→ **Supplied passage**
# Energy Drinks.



## Shawn (Sep 3, 2008)

Anybody here like them? I used to hate them and only drank coffee but a friend of mine got me hooked on Red Bulls as well as Rockstar and Monster. I've been liking them alot lately.


----------



## Zepp88 (Sep 3, 2008)

They're tasty, but I definetly wouldn't use them to stay awake, I haven't had one in quite a while.


When I first started night shift I drank them every night, but I found that I just ended up crashing even harder


----------



## All_¥our_Bass (Sep 3, 2008)

I like every one that I've ever tried and I LOOOOVE coffee too.


----------



## CrashRG (Sep 3, 2008)

i tend to stay away from them because they tend to like me too much......i drink one and have to have another. 

sleep deprived, drinking 5 redbull and a cup of coffee is a recipe for disaster. at least for me. i started hallucinating and shit. i imagine that it was similar to what addicts go through on a bad trip. shakes, random incoherent thoughts and outbursts. yeah......all that shit.


be careful man.


----------



## B Lopez (Sep 3, 2008)

Don't like the stuff. Doesn't taste good, nor is it good for your body.


----------



## petereanima (Sep 3, 2008)

i like EVERY energy drink. and i love coffee. and coffee and red bull are free for me here at work. not good for my body, but i just can't stop.


----------



## COBHC (Sep 3, 2008)

Bookoo , Lost and Red Bull/Red Rain

stopped drinkin em mostly , so much sugar

whenever i need a boost , 5 hour energy extra strength


----------



## loktide (Sep 3, 2008)

Powerthirst!







...sorry, couldn't resist


----------



## muffgoat (Sep 3, 2008)

I am a big diet Rockstar drinker. im a rockstar a good 3out of 5 days of work a week!!


----------



## blackout (Sep 3, 2008)

Haven't found one that beats the original Relentless yet, but I like all the other flavours as well as the mango/organge/whatever Rockstar, went off red bull years ago.

But yeah, they're not good for me, I like em a bit too much, but luckily i can't really afford relentless at the moment and don't often see Rockstar.

If you ever see that Red Bull Coke stuff, STAY AWAY!! Its one of the worst drinks i've ever tried. Had to throw most of it away.

→ **Dataset extract**
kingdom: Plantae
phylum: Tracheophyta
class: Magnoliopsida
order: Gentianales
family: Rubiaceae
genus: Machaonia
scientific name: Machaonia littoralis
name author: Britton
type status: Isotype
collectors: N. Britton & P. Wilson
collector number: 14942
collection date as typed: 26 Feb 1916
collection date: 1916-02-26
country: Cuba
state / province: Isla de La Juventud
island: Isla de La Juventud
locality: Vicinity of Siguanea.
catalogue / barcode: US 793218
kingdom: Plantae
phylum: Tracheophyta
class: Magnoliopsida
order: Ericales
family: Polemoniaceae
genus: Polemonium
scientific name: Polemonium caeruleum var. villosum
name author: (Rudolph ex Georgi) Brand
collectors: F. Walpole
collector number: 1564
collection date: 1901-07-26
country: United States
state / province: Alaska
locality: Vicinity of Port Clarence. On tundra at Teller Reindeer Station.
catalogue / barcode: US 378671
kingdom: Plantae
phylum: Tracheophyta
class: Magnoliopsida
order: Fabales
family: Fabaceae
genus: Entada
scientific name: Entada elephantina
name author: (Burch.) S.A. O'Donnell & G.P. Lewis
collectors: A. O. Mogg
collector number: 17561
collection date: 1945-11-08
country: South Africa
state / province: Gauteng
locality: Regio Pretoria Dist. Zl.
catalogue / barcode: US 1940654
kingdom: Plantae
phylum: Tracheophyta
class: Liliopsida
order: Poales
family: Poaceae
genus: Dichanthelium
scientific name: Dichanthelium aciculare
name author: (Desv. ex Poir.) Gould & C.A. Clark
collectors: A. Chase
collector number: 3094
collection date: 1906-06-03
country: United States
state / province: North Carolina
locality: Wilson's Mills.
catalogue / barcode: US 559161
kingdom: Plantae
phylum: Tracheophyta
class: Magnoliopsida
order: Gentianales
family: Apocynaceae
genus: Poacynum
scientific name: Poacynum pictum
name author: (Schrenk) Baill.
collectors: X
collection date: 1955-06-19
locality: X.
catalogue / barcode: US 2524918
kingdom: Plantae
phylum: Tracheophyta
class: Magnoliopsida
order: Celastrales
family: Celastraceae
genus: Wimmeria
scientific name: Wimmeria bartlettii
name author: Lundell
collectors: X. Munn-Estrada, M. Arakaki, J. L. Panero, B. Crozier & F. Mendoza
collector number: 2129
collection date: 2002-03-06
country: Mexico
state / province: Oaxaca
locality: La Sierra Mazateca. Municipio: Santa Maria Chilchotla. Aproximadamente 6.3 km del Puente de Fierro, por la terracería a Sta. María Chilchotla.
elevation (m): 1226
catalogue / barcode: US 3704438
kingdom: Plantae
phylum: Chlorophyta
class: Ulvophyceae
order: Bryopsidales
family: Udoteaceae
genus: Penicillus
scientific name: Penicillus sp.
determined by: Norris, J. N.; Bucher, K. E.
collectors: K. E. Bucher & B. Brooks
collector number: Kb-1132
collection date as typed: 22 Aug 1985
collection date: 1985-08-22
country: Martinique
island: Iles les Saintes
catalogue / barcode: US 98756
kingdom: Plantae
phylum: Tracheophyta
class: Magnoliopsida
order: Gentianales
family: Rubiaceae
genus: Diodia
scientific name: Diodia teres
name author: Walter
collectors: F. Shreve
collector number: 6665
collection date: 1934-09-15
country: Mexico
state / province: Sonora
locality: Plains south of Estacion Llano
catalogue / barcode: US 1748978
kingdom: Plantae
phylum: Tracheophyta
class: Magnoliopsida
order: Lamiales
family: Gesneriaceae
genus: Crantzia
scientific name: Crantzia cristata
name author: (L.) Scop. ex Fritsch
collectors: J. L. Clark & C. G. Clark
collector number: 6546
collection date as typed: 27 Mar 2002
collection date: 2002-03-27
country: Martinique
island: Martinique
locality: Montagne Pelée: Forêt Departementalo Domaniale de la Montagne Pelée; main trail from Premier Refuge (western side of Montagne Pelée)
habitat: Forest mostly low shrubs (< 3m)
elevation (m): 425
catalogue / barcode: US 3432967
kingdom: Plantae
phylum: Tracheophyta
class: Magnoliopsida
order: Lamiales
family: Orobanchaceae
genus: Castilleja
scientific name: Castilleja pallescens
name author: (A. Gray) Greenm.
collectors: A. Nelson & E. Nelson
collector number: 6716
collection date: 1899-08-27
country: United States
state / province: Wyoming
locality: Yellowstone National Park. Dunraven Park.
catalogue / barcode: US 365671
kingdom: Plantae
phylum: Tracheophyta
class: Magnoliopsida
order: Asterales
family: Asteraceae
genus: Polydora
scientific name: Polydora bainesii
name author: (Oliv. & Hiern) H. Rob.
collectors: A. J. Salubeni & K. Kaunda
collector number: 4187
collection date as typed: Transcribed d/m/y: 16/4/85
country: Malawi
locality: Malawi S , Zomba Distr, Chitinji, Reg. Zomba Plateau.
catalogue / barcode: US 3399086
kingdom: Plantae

→ **Exercise**
Quote the forum thread on energy drinks word for word, starting with "## blackout (Sep" and going on through "often see Rockstar.".

→ **Exercise result**
## blackout (Sep 3, 2008)

Haven't found one that beats the original Relentless yet, but I like all the other flavours as well as the mango/organge/whatever Rockstar, went off red bull years ago.

But yeah, they're not good for me, I like em a bit too much, but luckily i can't really afford relentless at the moment and don't often see Rockstar.